▶ **Instruction**:
Turn the rows below into a numbered list, one line per item, with blank lines and pictures left out.

▶ **Given data**:
# # # #
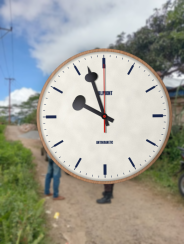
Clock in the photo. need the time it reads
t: 9:57:00
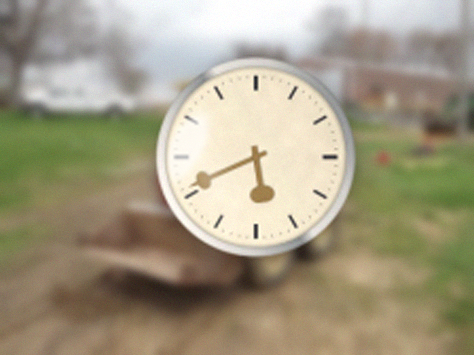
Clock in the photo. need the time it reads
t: 5:41
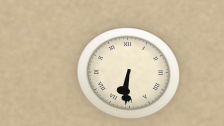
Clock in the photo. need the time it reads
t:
# # # #
▶ **Correct response**:
1. Clock in the photo. need the time it reads
2. t: 9:57:00
3. Clock in the photo. need the time it reads
4. t: 5:41
5. Clock in the photo. need the time it reads
6. t:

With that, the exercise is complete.